*Source records*

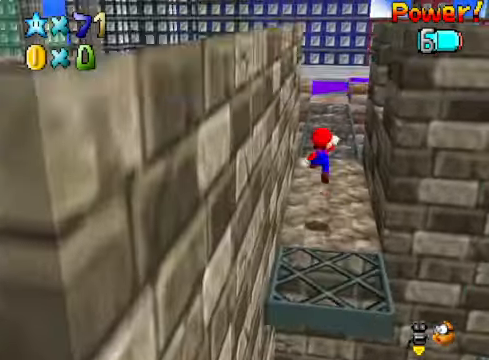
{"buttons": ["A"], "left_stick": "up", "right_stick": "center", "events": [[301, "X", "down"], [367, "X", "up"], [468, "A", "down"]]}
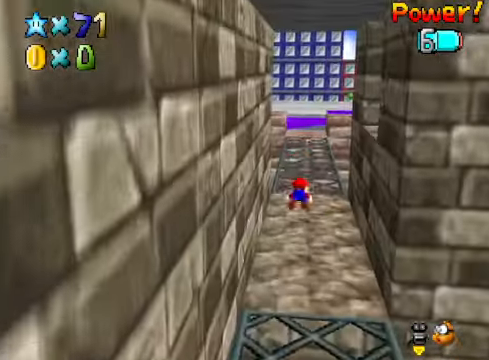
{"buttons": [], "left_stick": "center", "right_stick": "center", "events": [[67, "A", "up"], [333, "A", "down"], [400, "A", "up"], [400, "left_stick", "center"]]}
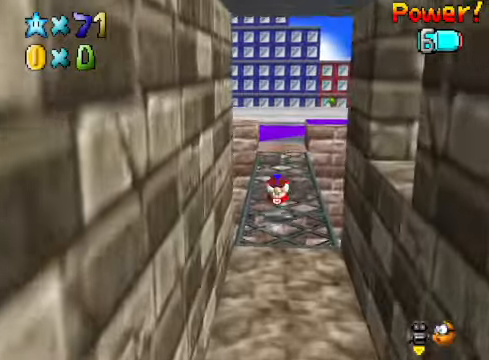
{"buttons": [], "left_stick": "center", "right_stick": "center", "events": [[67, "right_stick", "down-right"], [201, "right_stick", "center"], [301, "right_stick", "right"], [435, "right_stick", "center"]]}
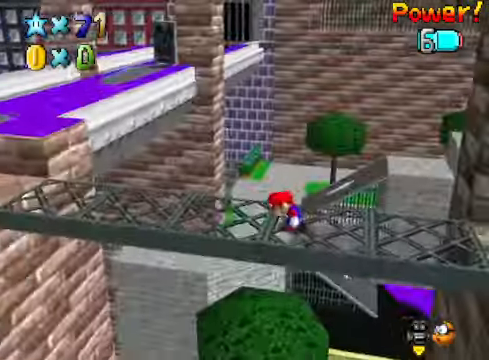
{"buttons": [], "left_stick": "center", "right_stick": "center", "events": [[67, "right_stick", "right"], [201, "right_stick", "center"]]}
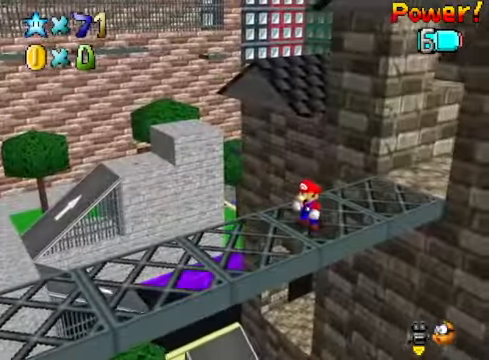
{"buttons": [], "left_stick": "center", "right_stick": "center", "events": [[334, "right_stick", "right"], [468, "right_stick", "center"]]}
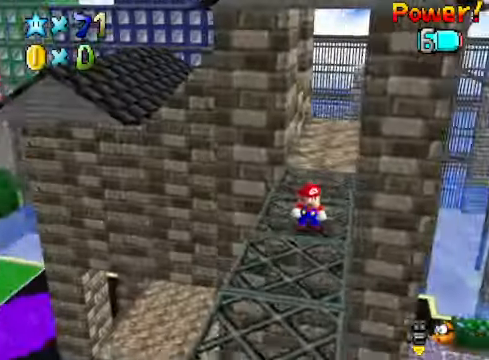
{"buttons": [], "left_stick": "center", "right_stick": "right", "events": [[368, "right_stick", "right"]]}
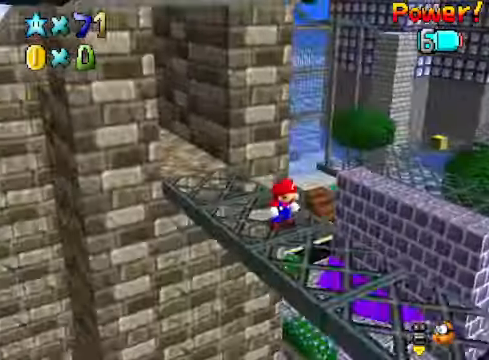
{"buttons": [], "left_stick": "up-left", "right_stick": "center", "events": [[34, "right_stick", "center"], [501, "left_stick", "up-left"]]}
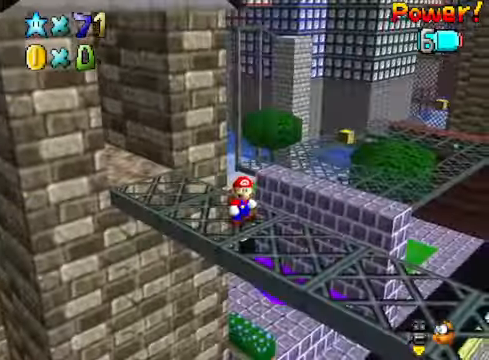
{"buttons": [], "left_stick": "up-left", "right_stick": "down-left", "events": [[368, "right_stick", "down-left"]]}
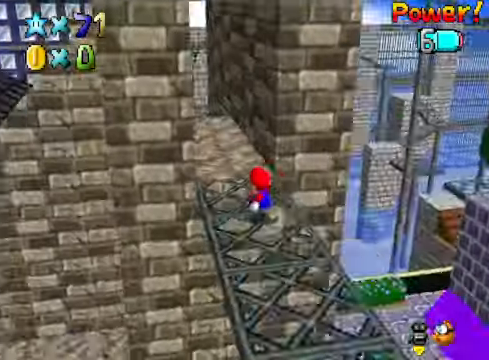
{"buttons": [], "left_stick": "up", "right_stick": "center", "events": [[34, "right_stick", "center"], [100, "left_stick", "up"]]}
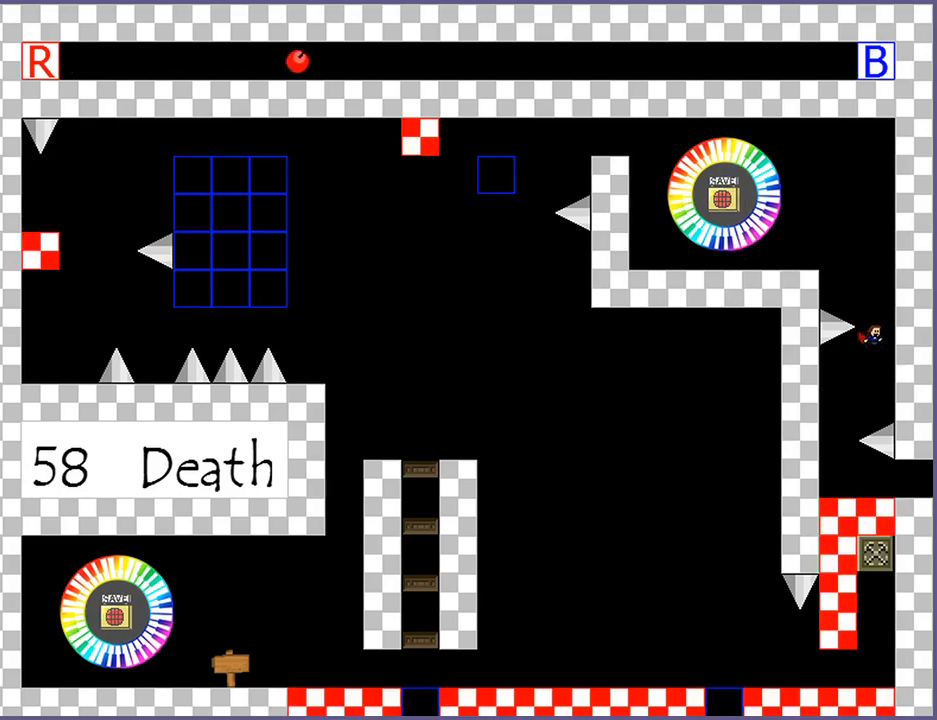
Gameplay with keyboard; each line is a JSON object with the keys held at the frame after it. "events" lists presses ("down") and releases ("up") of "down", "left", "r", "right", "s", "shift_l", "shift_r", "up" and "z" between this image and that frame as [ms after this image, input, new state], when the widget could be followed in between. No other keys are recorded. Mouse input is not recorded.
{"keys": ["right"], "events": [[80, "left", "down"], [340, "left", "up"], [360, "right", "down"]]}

*Task to carry out*
The answer consists of the records repeated exactly, without any images.

*Exercise output*
{"buttons": ["A"], "left_stick": "up", "right_stick": "center", "events": [[301, "X", "down"], [367, "X", "up"], [468, "A", "down"]]}
{"buttons": [], "left_stick": "center", "right_stick": "center", "events": [[67, "A", "up"], [333, "A", "down"], [400, "A", "up"], [400, "left_stick", "center"]]}
{"buttons": [], "left_stick": "center", "right_stick": "center", "events": [[67, "right_stick", "down-right"], [201, "right_stick", "center"], [301, "right_stick", "right"], [435, "right_stick", "center"]]}
{"buttons": [], "left_stick": "center", "right_stick": "center", "events": [[67, "right_stick", "right"], [201, "right_stick", "center"]]}
{"buttons": [], "left_stick": "center", "right_stick": "center", "events": [[334, "right_stick", "right"], [468, "right_stick", "center"]]}
{"buttons": [], "left_stick": "center", "right_stick": "right", "events": [[368, "right_stick", "right"]]}
{"buttons": [], "left_stick": "up-left", "right_stick": "center", "events": [[34, "right_stick", "center"], [501, "left_stick", "up-left"]]}
{"buttons": [], "left_stick": "up-left", "right_stick": "down-left", "events": [[368, "right_stick", "down-left"]]}
{"buttons": [], "left_stick": "up", "right_stick": "center", "events": [[34, "right_stick", "center"], [100, "left_stick", "up"]]}
Gameplay with keyboard; each line is a JSON object with the keys held at the frame after it. "events" lists presses ("down") and releases ("up") of "down", "left", "r", "right", "s", "shift_l", "shift_r", "up" and "z" between this image and that frame as [ms after this image, input, new state], when the widget could be followed in between. No other keys are recorded. Mouse input is not recorded.
{"keys": ["right"], "events": [[80, "left", "down"], [340, "left", "up"], [360, "right", "down"]]}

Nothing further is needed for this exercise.